Covering a rock where Muslims believe Muhammad ascended to heaven is a shrine known as The Dome of the Rock. In Jerusalem, it stands out from all other buildings. There’s no mistaking the ornate memorial, topped in gold. During a trip I took to Israel in 2014 with my church-family, Christians were not welcome within the shrine’s doors, so we appreciated the splendor from afar.
That was okay with me. I had another, personally more meaningful, tomb to visit. This other one, known as the Garden Tomb, was literally fit for a king. Not because it was extravagant or ornate or covered in gold. It was none of those things. There was nothing fancy about this other tomb. It was simply a cold, barren cave with a hard, stone floor. It was a tomb that long ago may have been customized to accommodate Jesus’s body. Some people believe that the King of Kings was too tall for His borrowed burial space and it had to be chiselled and lengthened to accommodate His height. Others more simply acknowledge that the Garden Tomb’s characteristics match historical records of Jesus’s burial.
Either way, this place in Jerusalem is where people come to pay homage to Jesus and to pray. I entered the solemn tomb and stood with my pastor and his wife. My pastor was weeping. In that moment, I recalled the torture Jesus endured before His death. I cried too. If anyone deserved a shrine or a temple, it was God incarnate Who sacrificed His life for the redemption of my sin.
The grounds surrounding Jesus’s burial tomb are full of flowers and plants, and there are many sitting areas that inspire personal reflection and prayer. Nature’s beauty helps comfort us in our grief. But the stark reality is that we mere mortals die. Those left behind visit gravesites, leave flowers, tenderly care for the little plots of earth where our loved ones rest. We continue in conversation with those departed. Our greatest comfort, however, comes from knowing we’ll see them again.
Before His own death, Jesus predicted, “We are going up to Jerusalem, and everything that is written by the prophets about the Son of Man will be fulfilled. He will be handed over to the Gentiles. They will mock him, insult him, spit on him, flog him and kill him. On the third day he will rise again.” (Luke 18:31)
Jesus has no tombstone that screams accolades. The most obvious hint of His importance, royalty, and divinity was added years after His burial place was discovered. Where a stone once blocked His tomb’s entrance is now a wooden door with an inscription: “He is Risen.”

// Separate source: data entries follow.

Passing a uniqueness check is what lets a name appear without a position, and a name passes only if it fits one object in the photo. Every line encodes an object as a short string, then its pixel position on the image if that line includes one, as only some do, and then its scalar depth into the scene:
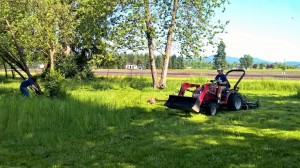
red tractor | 12.33
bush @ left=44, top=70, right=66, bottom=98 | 16.67
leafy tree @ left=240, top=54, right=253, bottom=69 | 149.98
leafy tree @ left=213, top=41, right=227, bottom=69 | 116.09
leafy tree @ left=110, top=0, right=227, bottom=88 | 22.69
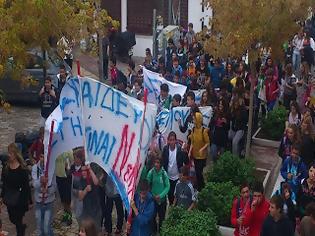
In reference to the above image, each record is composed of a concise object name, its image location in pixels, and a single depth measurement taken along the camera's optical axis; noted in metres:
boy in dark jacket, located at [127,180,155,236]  9.07
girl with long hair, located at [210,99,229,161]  12.40
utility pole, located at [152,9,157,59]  19.17
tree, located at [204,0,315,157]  11.53
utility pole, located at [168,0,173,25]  20.93
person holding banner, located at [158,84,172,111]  13.31
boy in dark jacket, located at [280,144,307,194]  9.60
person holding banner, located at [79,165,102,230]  9.55
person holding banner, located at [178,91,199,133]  11.95
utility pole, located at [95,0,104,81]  13.56
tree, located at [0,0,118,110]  11.20
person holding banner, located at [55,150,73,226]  10.53
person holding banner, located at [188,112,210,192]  11.32
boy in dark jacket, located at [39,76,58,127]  13.72
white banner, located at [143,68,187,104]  13.82
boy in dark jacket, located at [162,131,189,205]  10.47
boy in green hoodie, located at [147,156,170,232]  9.65
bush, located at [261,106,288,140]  14.28
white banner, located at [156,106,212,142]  12.06
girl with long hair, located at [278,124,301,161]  10.80
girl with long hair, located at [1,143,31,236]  9.55
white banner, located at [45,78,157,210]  9.07
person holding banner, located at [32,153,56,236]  9.77
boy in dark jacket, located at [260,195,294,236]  8.09
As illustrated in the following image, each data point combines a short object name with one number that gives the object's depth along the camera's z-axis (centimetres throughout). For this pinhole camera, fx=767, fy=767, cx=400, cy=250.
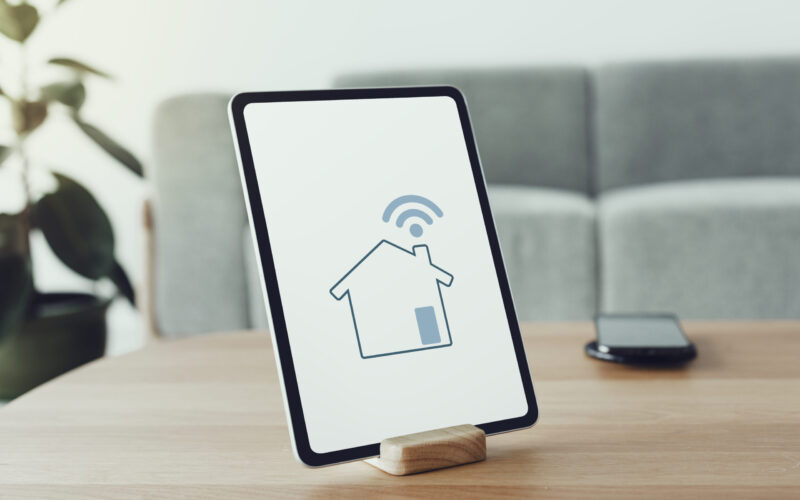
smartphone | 62
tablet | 43
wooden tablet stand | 41
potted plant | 176
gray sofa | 163
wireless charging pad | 62
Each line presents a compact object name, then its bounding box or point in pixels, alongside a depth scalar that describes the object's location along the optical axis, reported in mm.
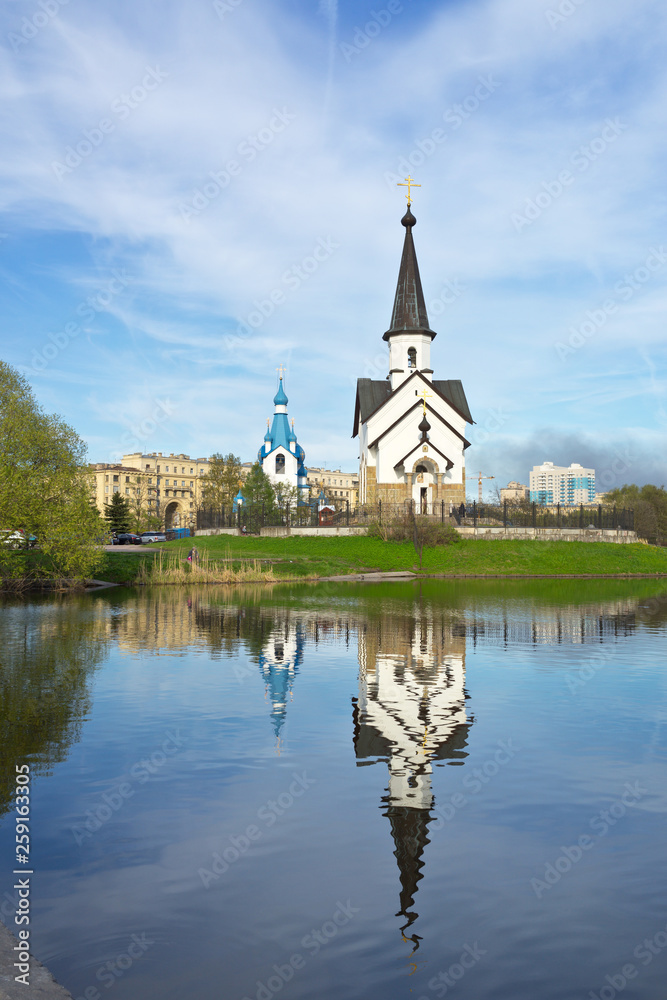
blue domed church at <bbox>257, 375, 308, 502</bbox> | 89438
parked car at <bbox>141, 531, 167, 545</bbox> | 79081
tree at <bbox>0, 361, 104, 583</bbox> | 27734
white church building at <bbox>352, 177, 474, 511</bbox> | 54344
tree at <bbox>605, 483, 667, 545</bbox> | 68312
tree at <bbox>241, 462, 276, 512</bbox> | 66938
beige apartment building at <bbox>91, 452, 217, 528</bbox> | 154125
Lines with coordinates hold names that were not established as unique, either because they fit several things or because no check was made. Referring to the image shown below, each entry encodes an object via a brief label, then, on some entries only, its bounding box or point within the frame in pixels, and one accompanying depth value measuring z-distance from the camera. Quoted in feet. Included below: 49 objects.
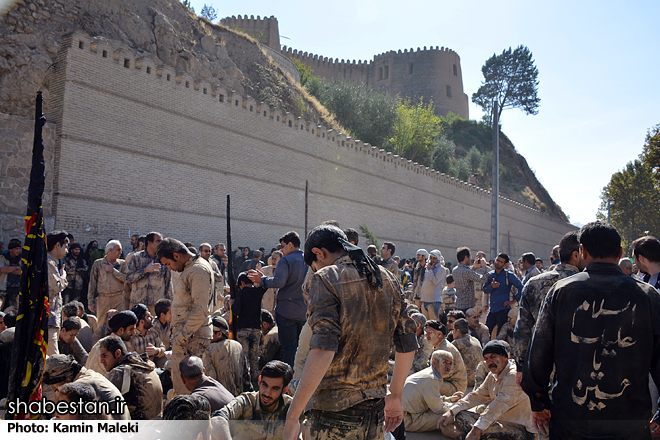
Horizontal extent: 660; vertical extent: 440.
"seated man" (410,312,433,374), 18.37
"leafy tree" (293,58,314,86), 113.87
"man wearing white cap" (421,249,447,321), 26.11
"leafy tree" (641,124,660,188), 57.93
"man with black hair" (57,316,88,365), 16.01
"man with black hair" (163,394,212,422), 8.88
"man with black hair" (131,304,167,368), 15.58
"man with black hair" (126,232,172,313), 19.45
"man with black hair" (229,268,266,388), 17.83
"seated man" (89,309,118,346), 17.01
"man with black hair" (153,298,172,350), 17.65
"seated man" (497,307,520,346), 21.15
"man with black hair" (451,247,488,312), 25.66
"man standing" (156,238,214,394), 13.66
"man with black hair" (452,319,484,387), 18.89
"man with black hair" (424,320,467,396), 16.25
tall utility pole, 47.60
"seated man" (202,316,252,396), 13.97
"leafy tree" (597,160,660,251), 107.76
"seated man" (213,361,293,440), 10.73
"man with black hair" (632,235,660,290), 11.61
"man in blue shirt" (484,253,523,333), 22.12
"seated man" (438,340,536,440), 12.40
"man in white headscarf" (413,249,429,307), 26.91
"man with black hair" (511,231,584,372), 9.88
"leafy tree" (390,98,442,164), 107.34
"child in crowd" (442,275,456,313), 27.61
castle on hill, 156.87
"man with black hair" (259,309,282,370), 17.93
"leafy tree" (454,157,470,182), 122.46
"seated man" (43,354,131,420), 9.38
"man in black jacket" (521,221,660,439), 6.77
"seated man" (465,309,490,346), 23.21
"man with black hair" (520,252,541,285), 22.25
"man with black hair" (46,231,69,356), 14.55
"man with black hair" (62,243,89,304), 26.99
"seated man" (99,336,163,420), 11.21
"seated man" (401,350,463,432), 14.70
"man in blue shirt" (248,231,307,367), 15.90
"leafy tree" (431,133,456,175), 117.39
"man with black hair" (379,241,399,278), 22.89
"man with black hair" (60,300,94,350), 17.66
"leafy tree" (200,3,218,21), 101.91
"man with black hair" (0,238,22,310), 20.72
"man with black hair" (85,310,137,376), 14.51
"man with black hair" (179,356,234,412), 10.90
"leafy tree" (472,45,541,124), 161.48
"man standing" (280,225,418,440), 6.30
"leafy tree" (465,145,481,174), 130.11
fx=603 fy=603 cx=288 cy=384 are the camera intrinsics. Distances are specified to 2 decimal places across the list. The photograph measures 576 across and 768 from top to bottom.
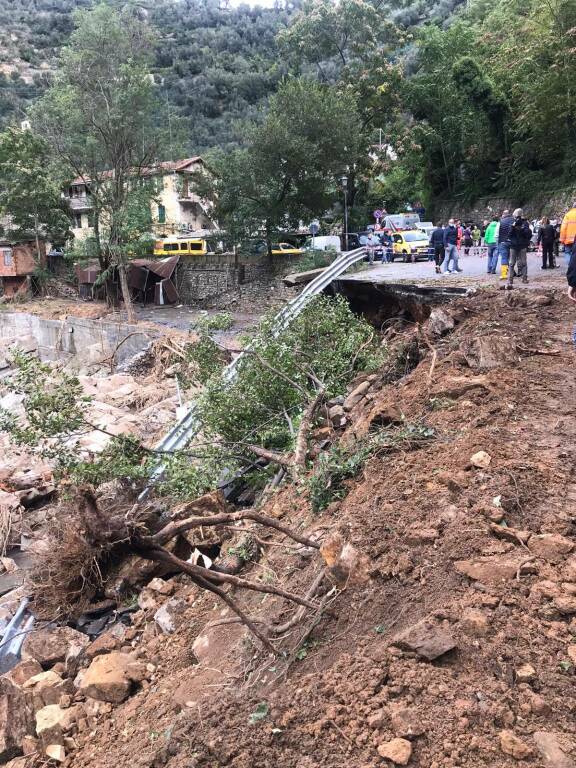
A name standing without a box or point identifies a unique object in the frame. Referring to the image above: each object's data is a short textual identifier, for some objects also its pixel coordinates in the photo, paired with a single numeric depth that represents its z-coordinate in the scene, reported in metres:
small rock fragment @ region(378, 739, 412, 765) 2.63
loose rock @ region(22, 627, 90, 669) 5.74
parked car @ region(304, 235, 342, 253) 24.66
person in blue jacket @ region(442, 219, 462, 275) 14.98
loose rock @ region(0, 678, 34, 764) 4.36
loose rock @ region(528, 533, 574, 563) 3.55
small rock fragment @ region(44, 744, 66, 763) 4.16
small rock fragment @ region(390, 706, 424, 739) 2.73
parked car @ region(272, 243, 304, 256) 26.06
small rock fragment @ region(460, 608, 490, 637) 3.14
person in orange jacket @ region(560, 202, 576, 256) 9.93
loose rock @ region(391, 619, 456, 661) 3.10
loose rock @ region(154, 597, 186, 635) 5.60
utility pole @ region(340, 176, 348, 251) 23.38
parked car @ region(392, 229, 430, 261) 20.95
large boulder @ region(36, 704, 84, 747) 4.35
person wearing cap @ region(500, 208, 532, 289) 11.55
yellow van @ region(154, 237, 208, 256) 32.62
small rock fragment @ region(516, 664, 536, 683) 2.83
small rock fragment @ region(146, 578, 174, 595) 6.57
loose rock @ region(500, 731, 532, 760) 2.49
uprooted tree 6.75
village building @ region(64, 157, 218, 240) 27.88
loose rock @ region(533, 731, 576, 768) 2.41
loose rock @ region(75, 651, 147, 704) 4.64
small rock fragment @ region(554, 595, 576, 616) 3.12
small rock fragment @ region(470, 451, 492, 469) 4.73
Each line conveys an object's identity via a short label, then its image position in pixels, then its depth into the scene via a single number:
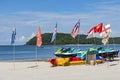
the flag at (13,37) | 16.99
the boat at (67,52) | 23.44
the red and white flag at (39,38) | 18.52
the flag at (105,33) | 19.42
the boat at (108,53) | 22.21
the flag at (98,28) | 19.91
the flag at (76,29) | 21.03
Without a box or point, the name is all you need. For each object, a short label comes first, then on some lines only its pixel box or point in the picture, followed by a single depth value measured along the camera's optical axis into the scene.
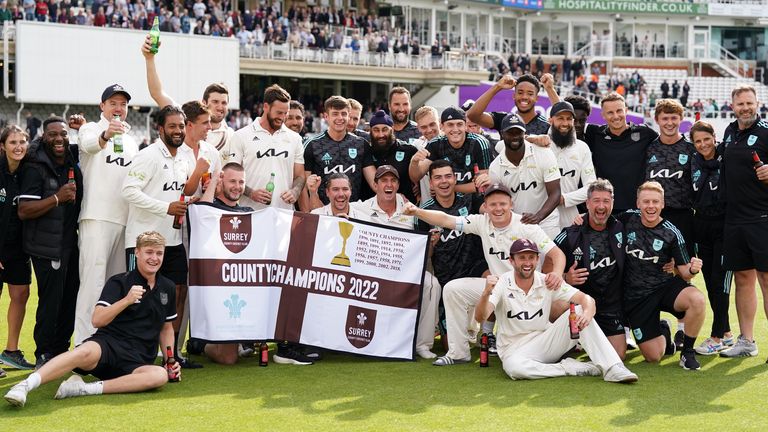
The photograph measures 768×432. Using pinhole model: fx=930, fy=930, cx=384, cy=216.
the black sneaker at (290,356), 8.19
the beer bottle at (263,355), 8.13
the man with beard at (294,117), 9.95
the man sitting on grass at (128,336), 6.86
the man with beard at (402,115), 9.82
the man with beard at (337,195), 8.50
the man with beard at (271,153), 8.88
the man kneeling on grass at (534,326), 7.46
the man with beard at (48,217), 7.92
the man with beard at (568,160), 8.89
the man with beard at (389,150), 9.12
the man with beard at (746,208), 8.27
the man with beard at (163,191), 7.86
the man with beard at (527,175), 8.60
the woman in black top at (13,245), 7.93
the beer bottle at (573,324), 7.34
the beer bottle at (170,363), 7.33
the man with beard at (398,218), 8.58
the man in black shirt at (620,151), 9.17
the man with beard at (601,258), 8.20
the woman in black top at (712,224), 8.62
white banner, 8.13
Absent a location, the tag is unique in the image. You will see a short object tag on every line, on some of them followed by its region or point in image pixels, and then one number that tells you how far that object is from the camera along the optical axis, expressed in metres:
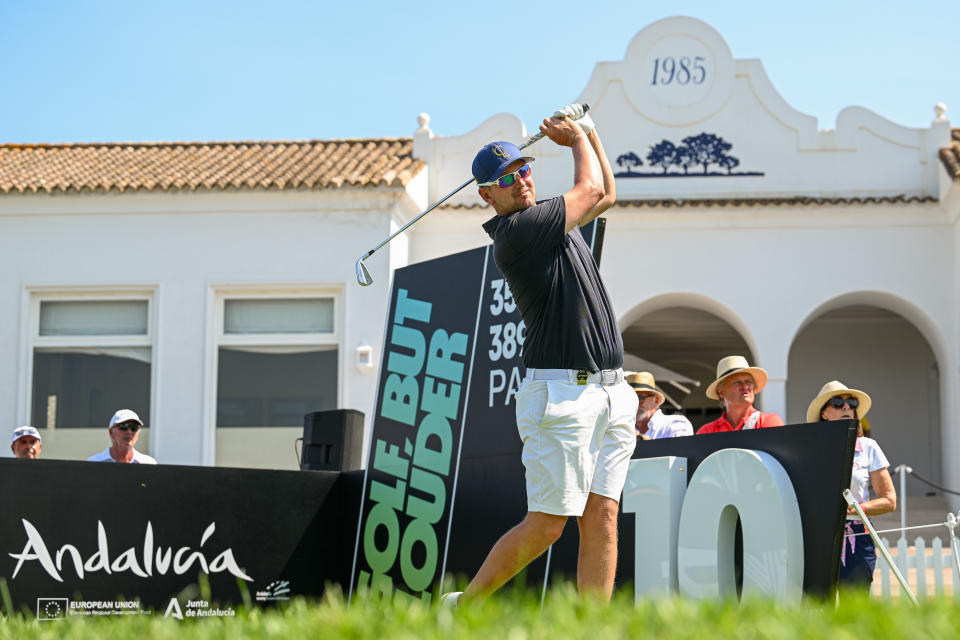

Indeed. Conquering death is worth celebrating. “Blessed are those who have not seen and yet have believed” (Jesus’s words from John 20:29.)
I like the insight you give about different cultures and their rituals about death. Nicely done!
Thank you, Sue.
I hesitate to read your posts, saving them for a time when life is quiet and I can read them slowly, for I know that I will be regretting the end. Once again, the experience was the same; I’m left craving for more. I’ll be one of the first to buy the book. Blessings to you and your family, Kelly!
Noreen, your encouraging words fuel my passion for writing and help me justify all the time that I steal from other endeavors in order to pursue my grand desire. Thanks for believing that I’ll get it done. Love and hugs to you and yours.
Kelly, Dare I say it? This is your best post yet – well done on so many levels. I did not know we shared this cemetary obsession – the curiousity for what happened and an appreciation for time softening the finely etched words, tilting a headstone or reducing it to rubble. Happy Easter!
Karen, thank you so much. I’m glad to know we share interest in cemeteries. They’re a great source of inspiration, and your affection for them is made clear through your kind words. With this post, I had fun squeezing in each of the topics I like to write about: people, travel, and God. Happy Easter to you too!
Phil, that is a beautiful epitaph, and one that greatly honors your father.
The truest tombstone I ever read was, “To live in the hearts of those you leave behind is to never die at all…” over my father’s grave.